A quick reminder: CAR-T stands for Chimeric Antigen Receptor–modified T cells. CAR-T works by removing some of a patient's T cells (a type of immune cell) and changing them in a laboratory so they more easily recognize cancer cells. Then they are put back into the body and allowed to do their job. It's been a very successful treatment for many (though not all) patients. CAR-T can have some severe side effects, though as CAR-T is used more, oncologists are getting better at identifying them and trying to manage them.

Bispecifics are different. They are made up of two parts (that's why they are called "bi," meaning "two." One part seeks out a protein found on the surface of a B cell, similar to what Rituxan does. But the other part seeks out a protein on a T cell (there's that immune cell again). By bringing the T cell next to the cancer cell, it allows the T cell to eliminate it. This also can have some serious side effects, and has also been very successful for many (but not all) patients.

The article provides some of this background, but also looks specifically at which CAR-T and bispecific treatments have been approved for use with certain types of lymphoma.

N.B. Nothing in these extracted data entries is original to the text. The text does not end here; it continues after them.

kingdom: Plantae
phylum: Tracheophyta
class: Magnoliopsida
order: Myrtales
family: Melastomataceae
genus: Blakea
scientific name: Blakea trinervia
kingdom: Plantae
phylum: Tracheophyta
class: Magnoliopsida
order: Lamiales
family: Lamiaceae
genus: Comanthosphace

Of course, Follicular Lymphoma is one of those types, which is why I'm writing about it.

As the chart from the article shows, there are three CAR-T treatments approved for FL (at least in the U.S.) -- known as Axi-cel, Tisa-cel, and Liso-cel. And there are two bispecifics currently approved -- Mosunetuzumab and Epcoritamab. The chart shows which line of treatment they have been approved for (it's third line or later for all five of them, at least for now), gives some data about effectiveness (the Overall and Complete Response Rates), and some information about safety (the percentage of patients who experienced particular side effects).

It's a really nice chart (if you're into that kind of thing. And I am.)

There's also a bit of a longer discussion for each of the different types of lymphoma, and the section on FL is very interesting. 

The authors talk a little bit about sequencing of treatments. For advanced or bulky disease, they usually go with immuno-chemotherapy (something like R-CHOP or B-R, I assume), if that seems appropriate for the patient. They typically go for R-squared (Lenalidomide + Rituxan) for a second treatment. And then they express their happiness that CAR-T and bispecifics are now available for a third line, which have greatly increased the options that patients have.

I appreciate their careful discussion of third-line treatment decisions. As they say, neither CAR-T nor bispecifics are shown to cure FL, so patient choice becomes very important. And there are lots of factors to consider, from cost (CAR-T is much higher) to side effects and quality of life. They also mention that younger patients might prefer CAR-T, since there is a greater chance of it being a "one and done" treatment. Patients who have transformed might also prefer CAR-T, since it is very effective against transformed FL.

Finally, the article describes some of the current and future research happening with CAR-T and bispecifics. This includes using either of them in combination with other treatments, using bispecifics after CAR-T as a type of maintenance, and using either of them as a first or second line treatment.

As I said, it's a good article in that it brings a lot of stuff together in one place, and it's clear why these two are so exciting. I don't have a sense of whether there are other types of lymphoma treatments being developed that also use T cells to go after B lymphocytes, but my guess is that with the success of these two treatments, there are plenty of ambitious and innovative researchers who are looking.

The bottom line is, once again, that we have options, and there are more coming. That should make us all a little bit happier.